DOCUMENT EXCERPT.
Electric vehicles (EVs) have their partisans and detractors. Supporters see the be-all and end-all transportation solution, while opponents argue the technology is too young. Somewhere between the two extremes lies the truth: today’s commercially available EVs have strengths and weaknesses compared to internal combustion engine (ICEs). The strong points include lower operating costs and lack of tailpipe emissions. Drawbacks include higher initial cost, bulky batteries and limited range.

This means that EVs are well suited to certain transportation tasks and (at the moment) unsuitable for others. A company that can find and fill a niche in which EVs’ strengths are important, and their limitations irrelevant, should be able to build a good business in the near term, and be poised for even greater growth in the future, as EV technology improves.

Such a company is Balqon, founded by Balwinder Samra in 2005, which develops drivetrains targeting the market for yard tractors.

These tractors aren’t the kind that pull farm implements, but the kind that pull trailers full of cargo. If you’re thinking that an over-the-road tractor/trailer, which needs to pull heavy loads long distances, would be a poor niche for electrification, you’re probably right. Balqon’s tractors are designed not for highway travel, but for short-haul drayage, which is the process of transferring cargo between different modes of long-haul transport – ships, trains and trucks. The vehicles that provide this service are a critical link in the chain of containerized shipping that is the backbone of today’s global distribution system.

The concept of drayage is far from new. In the days of sailing ships, goods were loaded onto horse-drawn wagons, or drays, at dockside and taken to nearby warehouses. Nowadays standardized shipping containers are moved around sprawling port facilities by vehicles called yard tractors, yard hustlers or yard goats.

As a ship is unloaded, a giant crane lowers each container onto a special trailer, which a yard goat then hauls to a numbered space in an enormous asphalt yard. It’s something like valet parking for containers, except that no restaurant parking lot could ever be this big or this busy. A large container ship carries as many as 4,000 containers, which need to be unloaded at the rate of one container every two minutes, with loading and unloading often taking place at the same time. A modern port facility employs a huge number of yard goats, and they are in more or less constant motion.

All these trucks rushing around may seem chaotic. Wouldn’t it be more efficient to have the crane load containers directly onto a train? Efficient it might be, but in practice, this seldom happens, both for reasons of practicality (a train would need to advance one car length as each container is loaded), and flexibility (not all the containers on the ship are going to the same place, or even in the same direction). Containers are aggregated into huge lots only for their long-haul trip across the ocean. Once they reach a port, they will disperse to thousands of individual destinations, some traveling by rail, some by truck, and some by other ships. The only feasible way to handle the traffic is to transfer them from a ship to a short-term holding area, where they wait to be picked up by a shipper for the next leg of their journey.

THE DATA.
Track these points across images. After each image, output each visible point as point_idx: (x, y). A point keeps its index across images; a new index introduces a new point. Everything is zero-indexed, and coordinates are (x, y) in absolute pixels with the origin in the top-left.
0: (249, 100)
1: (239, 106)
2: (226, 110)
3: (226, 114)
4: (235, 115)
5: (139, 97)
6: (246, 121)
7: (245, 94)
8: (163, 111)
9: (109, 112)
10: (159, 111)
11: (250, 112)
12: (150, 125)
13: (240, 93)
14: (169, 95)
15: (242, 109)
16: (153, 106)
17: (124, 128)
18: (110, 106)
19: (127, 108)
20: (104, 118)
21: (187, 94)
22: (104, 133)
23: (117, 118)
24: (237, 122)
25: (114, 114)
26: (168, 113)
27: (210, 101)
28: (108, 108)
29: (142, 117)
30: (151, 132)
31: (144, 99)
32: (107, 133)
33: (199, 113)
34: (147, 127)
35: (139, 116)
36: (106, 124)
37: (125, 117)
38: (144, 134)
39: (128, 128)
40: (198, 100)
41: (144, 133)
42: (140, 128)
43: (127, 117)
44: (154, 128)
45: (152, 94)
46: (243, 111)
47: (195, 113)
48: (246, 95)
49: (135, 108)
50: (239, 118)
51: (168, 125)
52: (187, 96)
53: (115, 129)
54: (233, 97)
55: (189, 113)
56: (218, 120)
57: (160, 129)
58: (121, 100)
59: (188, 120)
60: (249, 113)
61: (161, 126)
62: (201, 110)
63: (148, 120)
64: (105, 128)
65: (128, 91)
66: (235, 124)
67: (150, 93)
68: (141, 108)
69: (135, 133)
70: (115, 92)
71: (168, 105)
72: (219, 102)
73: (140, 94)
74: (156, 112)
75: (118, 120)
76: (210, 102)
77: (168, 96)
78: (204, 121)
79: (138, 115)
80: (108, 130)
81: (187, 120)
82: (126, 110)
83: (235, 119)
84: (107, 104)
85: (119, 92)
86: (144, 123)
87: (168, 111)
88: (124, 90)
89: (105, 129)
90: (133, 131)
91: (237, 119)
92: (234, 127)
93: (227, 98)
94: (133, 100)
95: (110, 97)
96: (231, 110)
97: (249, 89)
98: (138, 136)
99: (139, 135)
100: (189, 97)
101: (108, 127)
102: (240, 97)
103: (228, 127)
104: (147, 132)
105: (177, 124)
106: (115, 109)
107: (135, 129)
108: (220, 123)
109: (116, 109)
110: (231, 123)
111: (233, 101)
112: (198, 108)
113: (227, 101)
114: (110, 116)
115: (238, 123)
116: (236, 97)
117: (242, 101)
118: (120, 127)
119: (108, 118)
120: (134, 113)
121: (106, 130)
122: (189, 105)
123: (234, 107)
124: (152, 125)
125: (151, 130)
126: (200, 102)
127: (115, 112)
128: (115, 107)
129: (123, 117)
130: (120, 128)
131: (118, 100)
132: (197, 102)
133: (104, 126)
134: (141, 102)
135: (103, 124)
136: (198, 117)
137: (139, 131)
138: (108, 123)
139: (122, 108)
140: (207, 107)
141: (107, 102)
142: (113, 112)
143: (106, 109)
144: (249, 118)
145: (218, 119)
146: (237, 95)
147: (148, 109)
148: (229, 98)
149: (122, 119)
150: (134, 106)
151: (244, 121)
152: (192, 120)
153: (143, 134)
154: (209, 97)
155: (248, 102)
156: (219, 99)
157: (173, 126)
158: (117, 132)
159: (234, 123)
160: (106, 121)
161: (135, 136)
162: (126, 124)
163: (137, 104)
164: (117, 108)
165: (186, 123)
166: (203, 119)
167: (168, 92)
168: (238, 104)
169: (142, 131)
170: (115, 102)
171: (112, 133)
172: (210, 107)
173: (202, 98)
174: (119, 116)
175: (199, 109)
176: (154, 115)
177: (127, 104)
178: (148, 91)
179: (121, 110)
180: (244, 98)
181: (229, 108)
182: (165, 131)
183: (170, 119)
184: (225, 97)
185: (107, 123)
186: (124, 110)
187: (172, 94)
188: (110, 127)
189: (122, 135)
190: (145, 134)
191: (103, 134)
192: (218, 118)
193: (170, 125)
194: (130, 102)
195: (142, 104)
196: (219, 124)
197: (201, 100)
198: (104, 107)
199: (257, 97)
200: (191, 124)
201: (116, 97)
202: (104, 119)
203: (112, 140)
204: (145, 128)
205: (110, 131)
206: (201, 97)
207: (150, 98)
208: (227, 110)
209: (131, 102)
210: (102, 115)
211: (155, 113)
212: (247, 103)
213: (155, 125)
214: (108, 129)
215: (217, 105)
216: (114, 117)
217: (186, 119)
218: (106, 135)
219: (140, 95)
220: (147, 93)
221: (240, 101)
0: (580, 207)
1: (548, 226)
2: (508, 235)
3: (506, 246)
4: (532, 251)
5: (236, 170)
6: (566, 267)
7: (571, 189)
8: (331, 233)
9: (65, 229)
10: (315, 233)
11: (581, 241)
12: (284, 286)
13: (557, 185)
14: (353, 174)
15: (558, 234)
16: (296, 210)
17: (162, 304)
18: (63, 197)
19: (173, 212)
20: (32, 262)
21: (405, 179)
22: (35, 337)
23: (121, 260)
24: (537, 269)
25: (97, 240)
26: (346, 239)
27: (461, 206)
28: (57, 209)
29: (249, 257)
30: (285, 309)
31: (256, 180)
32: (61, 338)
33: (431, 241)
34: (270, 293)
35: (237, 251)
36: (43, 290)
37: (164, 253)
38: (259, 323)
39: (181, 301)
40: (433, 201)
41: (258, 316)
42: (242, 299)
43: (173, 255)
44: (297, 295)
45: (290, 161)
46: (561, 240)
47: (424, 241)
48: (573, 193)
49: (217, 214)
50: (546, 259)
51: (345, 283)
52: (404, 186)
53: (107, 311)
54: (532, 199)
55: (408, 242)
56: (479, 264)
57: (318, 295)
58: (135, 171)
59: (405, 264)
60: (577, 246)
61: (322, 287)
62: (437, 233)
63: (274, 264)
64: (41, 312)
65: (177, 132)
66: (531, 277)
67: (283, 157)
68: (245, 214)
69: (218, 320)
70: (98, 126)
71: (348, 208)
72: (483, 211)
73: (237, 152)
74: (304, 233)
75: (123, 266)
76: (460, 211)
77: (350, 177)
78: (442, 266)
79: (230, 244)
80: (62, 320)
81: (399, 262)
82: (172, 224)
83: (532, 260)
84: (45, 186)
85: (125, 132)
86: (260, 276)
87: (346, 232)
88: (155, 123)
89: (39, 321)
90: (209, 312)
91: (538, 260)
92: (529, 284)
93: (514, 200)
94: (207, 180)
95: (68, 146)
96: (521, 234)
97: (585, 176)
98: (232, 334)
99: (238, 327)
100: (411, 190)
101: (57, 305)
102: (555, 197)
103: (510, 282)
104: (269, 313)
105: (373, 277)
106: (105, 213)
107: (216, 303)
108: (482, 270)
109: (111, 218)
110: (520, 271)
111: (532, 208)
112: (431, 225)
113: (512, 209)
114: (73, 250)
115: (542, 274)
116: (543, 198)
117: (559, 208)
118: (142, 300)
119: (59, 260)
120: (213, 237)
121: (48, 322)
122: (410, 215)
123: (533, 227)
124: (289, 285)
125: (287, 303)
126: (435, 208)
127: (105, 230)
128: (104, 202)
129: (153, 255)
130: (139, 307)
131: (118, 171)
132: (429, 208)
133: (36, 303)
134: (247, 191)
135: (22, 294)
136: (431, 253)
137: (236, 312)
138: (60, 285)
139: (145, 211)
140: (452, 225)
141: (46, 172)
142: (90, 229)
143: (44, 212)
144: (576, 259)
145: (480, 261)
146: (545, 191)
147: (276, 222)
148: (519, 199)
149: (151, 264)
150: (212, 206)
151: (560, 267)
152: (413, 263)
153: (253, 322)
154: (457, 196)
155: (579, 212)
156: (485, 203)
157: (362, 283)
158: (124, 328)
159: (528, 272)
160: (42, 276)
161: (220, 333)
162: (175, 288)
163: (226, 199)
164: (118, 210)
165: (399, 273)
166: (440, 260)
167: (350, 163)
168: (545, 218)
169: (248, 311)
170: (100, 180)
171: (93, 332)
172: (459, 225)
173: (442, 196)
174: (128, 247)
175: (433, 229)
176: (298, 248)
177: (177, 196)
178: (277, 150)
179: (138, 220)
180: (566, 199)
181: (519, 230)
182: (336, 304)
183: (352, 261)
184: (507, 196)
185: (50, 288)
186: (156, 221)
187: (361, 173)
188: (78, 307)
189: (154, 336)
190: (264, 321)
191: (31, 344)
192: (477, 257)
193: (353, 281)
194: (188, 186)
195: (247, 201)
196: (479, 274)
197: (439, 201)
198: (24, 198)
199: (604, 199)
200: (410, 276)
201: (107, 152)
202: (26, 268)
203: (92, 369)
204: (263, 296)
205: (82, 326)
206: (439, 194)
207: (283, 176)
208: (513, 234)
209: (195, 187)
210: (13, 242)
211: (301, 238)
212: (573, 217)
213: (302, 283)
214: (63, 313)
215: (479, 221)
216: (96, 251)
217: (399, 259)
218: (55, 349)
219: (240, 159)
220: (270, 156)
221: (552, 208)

TASK GOAL. Resume the text on electric yard tractors and port drayage, starting right after its final sentence. The records are separate material and have no connection to the text on electric yard tractors.

REPLY.
In this application, the limitations of EVs aren’t problems. Each trip from ship to holding area is a few hundred feet at most, so yard goats don’t need to have a long range. They operate only within a port facility, so a charger is never far away. A typical goat works two 10-hour shifts each day, so it can top up its charge on lunch breaks, and get in a four-hour charging session after each work day.

So, an electric tractor using current technology is perfectly capable of doing this job. But what really seals the deal is the fact that ICE-powered yard goats cause a serious problem that EVs do not have – a stinking, smoky, black problem. To illustrate the point, consider the USA’s largest and second-largest container ports, the Port of Los Angeles and its neighbor, the Port of Long Beach.

The Port of LA processes almost eight million containers each year, which requires the goaty services of 16,000 diesel trucks. These trucks use industrial engines, which aren’t subject to the same emissions regulations as the tame automotive diesel engine that powers your VW Golf. The pollution they generate is a serious problem, both locally and regionally. The drivers spend a lot of time idling, and getting in and out of the trucks to deal with paperwork, which means they are exposed to lots of acrid engine fumes. The twin Ports are a major source of air pollution – by some estimates, they are responsible for 40% of Southern California’s air quality problems. There’s a plan in the works to double the capacity of the nearby rail yard, which would mean some 32,000 trucks fouling the fair air of the Golden State.

The Port has been working on this issue for some time, and has received grants from the DOE and other agencies to reduce pollution. Since 2009, it has been experimenting with several types of advanced powertrains that promise to reduce emissions. It is currently conducting trials with both CNG and hydrogen/electric hybrid trucks. However, while these somewhat less-polluting hydrocarbons have their champions, only a battery-powered electric vehicle can deliver zero local emissions using existing infrastructure and technology that’s feasible today.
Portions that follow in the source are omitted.